Non-citizens have fought for the U.S. in Iraq, too. Marine Sergeant Rafael Peralta was a scout team leader who lost his life on a search and destroy mission during Operation Phantom Fury in Fallujah in 2004. After being shot, Sgt. Peralta reached out to pull a grenade close to his body, absorbing the blast and shielding his fellow Marines. For his heroism, Peralta was posthumously awarded the Navy Cross, the military’s second highest award for valor.
The service of non-citizen service members is not without controversy.
Some claim that the U.S. military is involved in a kind of extortion as it dangles fast-track citizenship in front of non-citizens willing to fight on the front lines.
Others worry about the allegiances of non-citizens. As Mark Krikorian, executive director of the Center for Immigration Studies, has written, “Until an immigrant fully becomes one of us, how can we expect him to ‘bear true faith and allegiance’ to our Constitution, rather than his own?”
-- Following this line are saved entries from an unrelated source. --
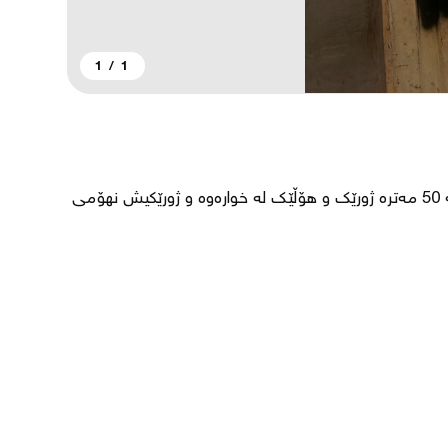
1
/
1
لە گەڕەکی زانایانە لای بیستی یەکەمی هەڤاڵان خانوەکە 50 مەترە ژورێک و هۆڵێک لە خوارەوە و ژورێکیش نهۆمی 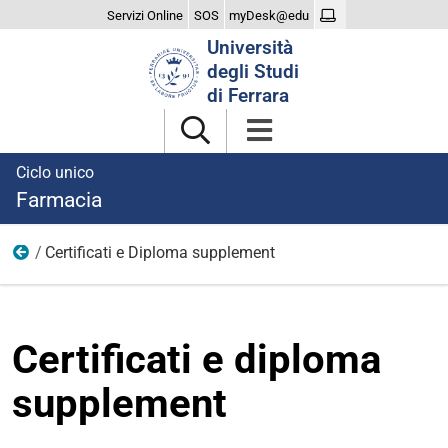
Servizi Online
SOS
myDesk@edu
Cerca
Università
nel
degli Studi
sito
di Ferrara
Ciclo unico
Farmacia
Certificati e Diploma supplement
Laurearsi
Certificati e diploma
supplement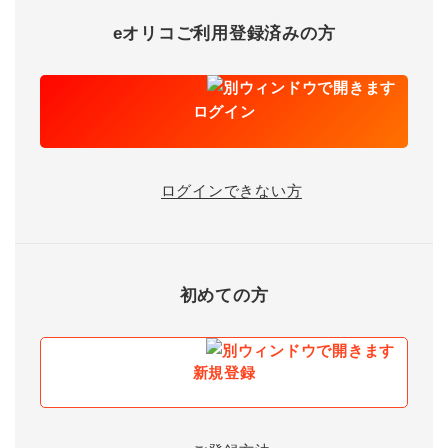
eオリコご利用登録済みの方
ログイン
ログインできない方
初めての方
新規登録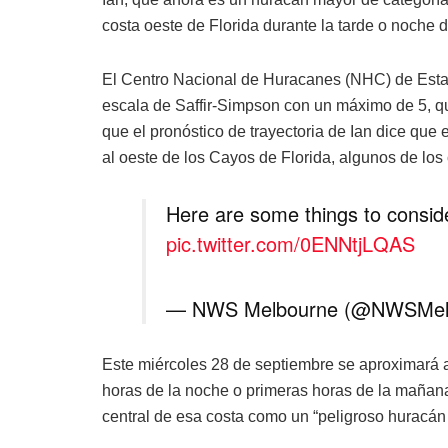
costa oeste de Florida durante la tarde o noche 
El Centro Nacional de Huracanes (NHC) de Estad
escala de Saffir-Simpson con un máximo de 5, que
que el pronóstico de trayectoria de Ian dice que
al oeste de los Cayos de Florida, algunos de los
Here are some things to conside
pic.twitter.com/0ENNtjLQAS
— NWS Melbourne (@NWSMel
Este miércoles 28 de septiembre se aproximará a 
horas de la noche o primeras horas de la mañana
central de esa costa como un “peligroso huracán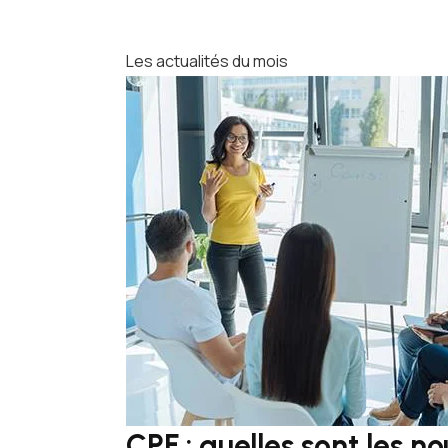
Les actualités du mois
CPF : quelles sont les n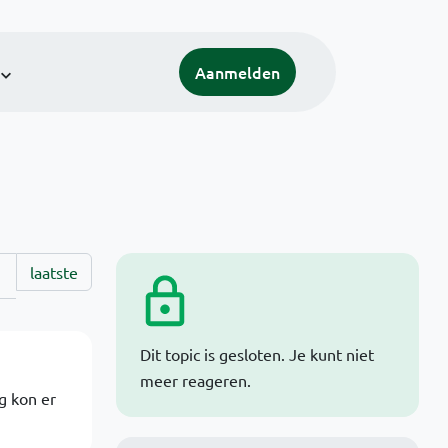
Aanmelden
laatste
Dit topic is gesloten. Je kunt niet
meer reageren.
g kon er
But allowing non-citizens to serve in the military does not imperil America’s greatness. Rather, our greatness depends on them. Without non-citizen soldiers, the military would fail to meet its recruitment goals, especially for specialists.
Most Americans believe, as President George W. Bush put it in a 2006 citizenship ceremony for three soldiers who had been seriously wounded in Iraq, that “if somebody’s willing to risk their lives for our country, they ought to be full participants in our country.”
Or as U.S. Citizenship and Immigration Services director Emilio González put it in testimony to Congress in 2006:
The common bond that unites every soldier, sailor, airman, and Marine is a commitment to duty, honor, and country. Whether native born, naturalized, or not U.S. citizens at all, service members are unified not by a common heritage, race, religion or creed, but rather by this universal code that builds character, breeds conviction and encourages valor. The code has a way of superseding nationalities. The placement of foreign-born and native Soldiers together within a platoon, on a ship at sea, attached to an air squadron or a fire team, ensures that the only true measure of a fighting man or woman is their steadfast dedication to the mission and reverence for the chain of command. Under fire, all other considerations are irrelevant.
America’s non-citizen soldiers have performed most admirably under fire. More than 20 percent, 716, of the recipients of the Medal of Honor, the highest military honor, have been immigrants, many of them non-citizens. Non-citizen soldiers are likelier than citizen soldiers to complete their initial enlistment, which saves the Pentagon millions of dollars in training costs.
When contemplating America’s non-citizen soldiers, the inevitable question arises: Why do they fight?
The prospect of obtaining U.S. citizenship is surely a factor. In 2002, President Bush issued an executive order eliminating the mandatory three-year waiting period for active duty service members to petition for citizenship. That change, and others implemented since 9/11, makes military service one of the shortest paths to U.S. citizenship.
But most non-citizen soldiers are also motivated by gratitude—by a desire to give back to the country that has given them so much.
Non-citizen soldiers have served in every American war. And, sadly, some have even paid the ultimate price. With the ten year anniversary of our entry into Afghanistan, it is our duty to thank them—and all others—for their service.
Gary Bauer is president of American Values and chairman of Campaign for Working Families. Daniel Allott is senior writer at American Values.